The ruling means the 2021 GOP-drawn maps, which have been labeled as one of the most heavily gerrymandered district maps in the country by independent nonpartisan analysts, will remain in place for both the 2025 and 2027 state legislative elections. Even though Virginia has voted for Democratic candidates in every statewide federal election since 2008, the 2021 maps give Republicans a 52-48 majority in the state House of Delegates and a 21-19 majority in the state Senate, a partisan split that does not align with the state’s overall 55-45 Democratic lean in voter turnout. Virginia Democratic Party leaders have called the ruling a “blatant partisan power grab,” and have vowed to introduce new, single-subject redistricting reform legislation in the 2025 legislative session, though Republican control of both chambers makes passage of such legislation highly unlikely. Voting rights organizations including the ACLU of Virginia have warned that the ruling will disproportionately harm Black and Latino voters, who were intentionally split across multiple districts in the 2021 map to dilute their electoral influence.
Featured Comments
As a Fairfax County voter who cast my ballot for this referendum last fall, I’m absolutely devastated. We showed up in record numbers to end partisan gerrymandering that silences the voices of suburban and minority voters, and four unelected conservative justices just threw out 1.9 million valid votes to keep their party in power. This isn’t justice, it’s judicial overreach plain and simple.
People are intentionally ignoring the core legal argument here: the ballot measure was poorly written to cram three unrelated policy changes into one question, which is explicitly banned by Virginia’s constitution.

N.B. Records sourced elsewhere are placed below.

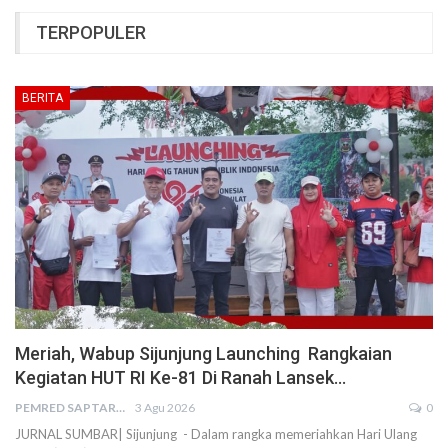
TERPOPULER
BERITA
Meriah, Wabup Sijunjung Launching Rangkaian
Kegiatan HUT RI Ke-81 Di Ranah Lansek…
PEMRED SAPTARIUS
3 Agu 2026
0
JURNAL SUMBAR| Sijunjung - Dalam rangka memeriahkan Hari Ulang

This ruling has nothing to do with suppressing votes, it’s about upholding the rule of law so voters don’t get tricked by confusing, overloaded ballot language that hides unpopular provisions behind popular ones.

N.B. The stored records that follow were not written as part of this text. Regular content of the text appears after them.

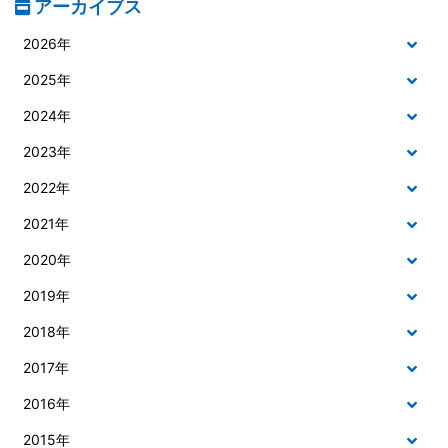
アーカイブス
2026年
2025年
2024年
2023年
2022年
2021年
2020年
2019年
2018年
2017年
2016年
2015年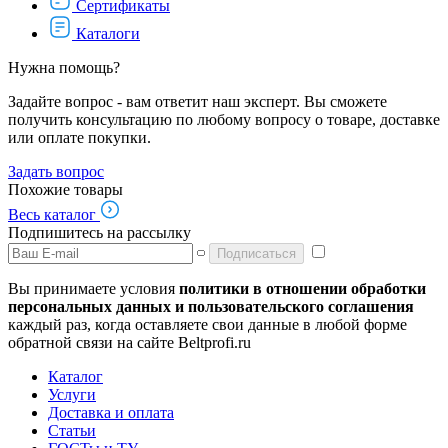
Сертификаты
Каталоги
Нужна помощь?
Задайте вопрос - вам ответит наш эксперт. Вы сможете
получить консультацию по любому вопросу о товаре, доставке
или оплате покупки.
Задать вопрос
Похожие товары
Весь каталог
Подпишитесь на рассылку
Подписаться
Вы принимаете условия
политики в отношении обработки
персональных данных и пользовательского соглашения
каждый раз, когда оставляете свои данные в любой форме
обратной связи на сайте Beltprofi.ru
Каталог
Услуги
Доставка и оплата
Статьи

As a community organizer who works with Latinx and Black communities in Richmond that were intentionally split by the 2021 GOP maps, this ruling sets us back decades. We spent three years knocking on doors, registering voters, and educating people about the referendum to get fair representation, and now we’re stuck with gerrymandered districts that don’t reflect the diversity of our state for at least two more election cycles.